En un clima de trastornante guerra de los sexos (como a ciertos cronistas le ha gustado llamarla) o, para ser menos melodramáticos, en la era pos Harvey Weinstein, no sorprende, y sí alegra, que una resuelta forma de reivindicación feminista aparezca también en el ámbito artístico. A principios de noviembre se divulgó en internet una suerte de manifiesto con diez puntos de toma de conciencia (aunque, por supuesto, el tema se debate desde hace décadas) sobre el rol de la mujer en todos los recovecos del mundo del arte plástico y, sobre todo, un llamado a la acción para subsanar una evidente desigualdad.
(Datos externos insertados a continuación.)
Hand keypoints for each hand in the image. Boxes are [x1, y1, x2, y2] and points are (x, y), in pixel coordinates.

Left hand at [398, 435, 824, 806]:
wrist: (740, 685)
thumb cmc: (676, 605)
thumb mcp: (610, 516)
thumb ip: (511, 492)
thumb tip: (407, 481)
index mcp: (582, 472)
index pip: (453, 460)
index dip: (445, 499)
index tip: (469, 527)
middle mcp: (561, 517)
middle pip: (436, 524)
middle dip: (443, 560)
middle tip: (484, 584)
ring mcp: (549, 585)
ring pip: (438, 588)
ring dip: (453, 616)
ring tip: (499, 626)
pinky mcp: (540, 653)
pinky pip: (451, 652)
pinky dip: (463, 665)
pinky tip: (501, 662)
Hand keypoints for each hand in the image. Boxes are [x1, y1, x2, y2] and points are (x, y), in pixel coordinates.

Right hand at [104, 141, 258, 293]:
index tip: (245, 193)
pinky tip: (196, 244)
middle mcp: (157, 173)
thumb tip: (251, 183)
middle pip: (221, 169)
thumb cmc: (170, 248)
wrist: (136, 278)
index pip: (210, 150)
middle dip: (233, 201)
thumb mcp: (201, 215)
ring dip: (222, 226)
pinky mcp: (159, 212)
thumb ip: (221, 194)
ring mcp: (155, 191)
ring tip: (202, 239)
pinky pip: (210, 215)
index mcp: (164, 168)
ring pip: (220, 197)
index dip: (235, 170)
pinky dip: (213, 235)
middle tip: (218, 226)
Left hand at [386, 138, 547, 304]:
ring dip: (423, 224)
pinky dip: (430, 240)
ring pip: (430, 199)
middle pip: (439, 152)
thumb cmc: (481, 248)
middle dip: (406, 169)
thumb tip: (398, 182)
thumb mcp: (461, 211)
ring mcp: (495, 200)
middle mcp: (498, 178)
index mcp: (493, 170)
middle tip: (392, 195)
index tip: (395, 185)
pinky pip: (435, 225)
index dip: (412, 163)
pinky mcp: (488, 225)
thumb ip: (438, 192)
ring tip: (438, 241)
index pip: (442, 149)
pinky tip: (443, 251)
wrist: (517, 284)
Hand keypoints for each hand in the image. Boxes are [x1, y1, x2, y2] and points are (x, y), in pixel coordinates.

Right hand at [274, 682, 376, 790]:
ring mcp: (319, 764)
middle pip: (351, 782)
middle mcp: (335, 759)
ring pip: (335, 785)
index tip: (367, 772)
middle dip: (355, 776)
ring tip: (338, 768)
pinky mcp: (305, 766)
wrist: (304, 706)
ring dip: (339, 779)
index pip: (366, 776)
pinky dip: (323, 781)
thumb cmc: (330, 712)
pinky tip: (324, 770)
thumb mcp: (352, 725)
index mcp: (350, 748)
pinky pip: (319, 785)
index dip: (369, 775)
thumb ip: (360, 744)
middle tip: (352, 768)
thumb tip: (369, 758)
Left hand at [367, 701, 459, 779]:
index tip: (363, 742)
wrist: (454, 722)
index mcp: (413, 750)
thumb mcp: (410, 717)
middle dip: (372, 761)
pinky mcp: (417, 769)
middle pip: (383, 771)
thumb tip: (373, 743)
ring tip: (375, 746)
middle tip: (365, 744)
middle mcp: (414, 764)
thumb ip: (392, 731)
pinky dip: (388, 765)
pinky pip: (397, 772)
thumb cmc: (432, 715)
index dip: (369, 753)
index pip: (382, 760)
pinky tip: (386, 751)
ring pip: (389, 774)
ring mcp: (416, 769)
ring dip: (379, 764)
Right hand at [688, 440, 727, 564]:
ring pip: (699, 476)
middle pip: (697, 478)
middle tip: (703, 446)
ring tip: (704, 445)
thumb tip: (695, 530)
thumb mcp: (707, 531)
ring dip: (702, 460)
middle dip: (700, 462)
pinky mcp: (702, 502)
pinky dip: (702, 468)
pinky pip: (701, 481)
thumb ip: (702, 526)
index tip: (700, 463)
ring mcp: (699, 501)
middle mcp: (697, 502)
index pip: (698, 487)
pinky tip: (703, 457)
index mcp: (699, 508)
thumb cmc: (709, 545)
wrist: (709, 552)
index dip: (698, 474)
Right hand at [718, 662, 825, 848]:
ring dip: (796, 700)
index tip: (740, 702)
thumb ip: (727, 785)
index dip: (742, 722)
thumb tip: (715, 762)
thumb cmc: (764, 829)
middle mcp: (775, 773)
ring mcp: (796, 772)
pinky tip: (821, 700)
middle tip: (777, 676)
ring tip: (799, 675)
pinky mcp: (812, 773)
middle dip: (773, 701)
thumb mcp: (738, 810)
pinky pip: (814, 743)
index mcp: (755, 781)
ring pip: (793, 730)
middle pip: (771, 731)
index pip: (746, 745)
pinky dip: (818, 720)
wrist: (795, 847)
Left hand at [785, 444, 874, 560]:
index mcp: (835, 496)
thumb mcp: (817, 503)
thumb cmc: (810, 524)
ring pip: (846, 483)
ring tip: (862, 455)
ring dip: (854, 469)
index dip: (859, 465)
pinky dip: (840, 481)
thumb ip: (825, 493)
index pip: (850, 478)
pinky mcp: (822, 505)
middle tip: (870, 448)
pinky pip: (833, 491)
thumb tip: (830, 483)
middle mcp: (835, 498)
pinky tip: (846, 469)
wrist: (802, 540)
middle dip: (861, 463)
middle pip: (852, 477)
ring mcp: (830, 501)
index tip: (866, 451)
El texto inicial fue redactado por Leticia Obeid, y debido a su inmediato éxito (en dos semanas nosotrasproponemos.org recogió más de 2.700 firmas, sobre todo en América Latina, un centenar de ellas uruguayas), la Asamblea Permanente de Trabajadoras del Arte conformada a partir de la iniciativa le agregó 27 puntos más sobre una amplia gama de tópicos (en relación “con la estructura del mundo del arte”, “con las conductas en el mundo del arte”, “con la carrera artística y la creatividad”, etcétera), no sin evitar posibles polémicas –incluso en el ambiente progresista– al agitar cuestiones puntiagudas como las “conductas patriarcales” de algunas mujeres y el “machismo de la cultura gay”, pero en definitiva abriendo el diálogo con los hombres (“comprendamos y hagamos comprender a nuestros colegas varones que no es necesario haber sido clasificadx como mujer o de cualquier otro modo para suscribir este compromiso feminista en el mundo del arte”). Andrea Giunta, una de las fundadoras del movimiento, señaló en un artículo publicado por Revista Ñ, sintetizando la cuestión entera, que “los parámetros patriarcales que rigen la escena del arte están lejos de haberse modificado”, y que “probablemente no se perciban de inmediato las consecuencias de esta naturalizada violencia simbólica”. Tal vez en Uruguay la situación no sea tan ríspida como en Argentina, pero por cierto no estamos exentos de problemas. Ojalá la discusión siga este año.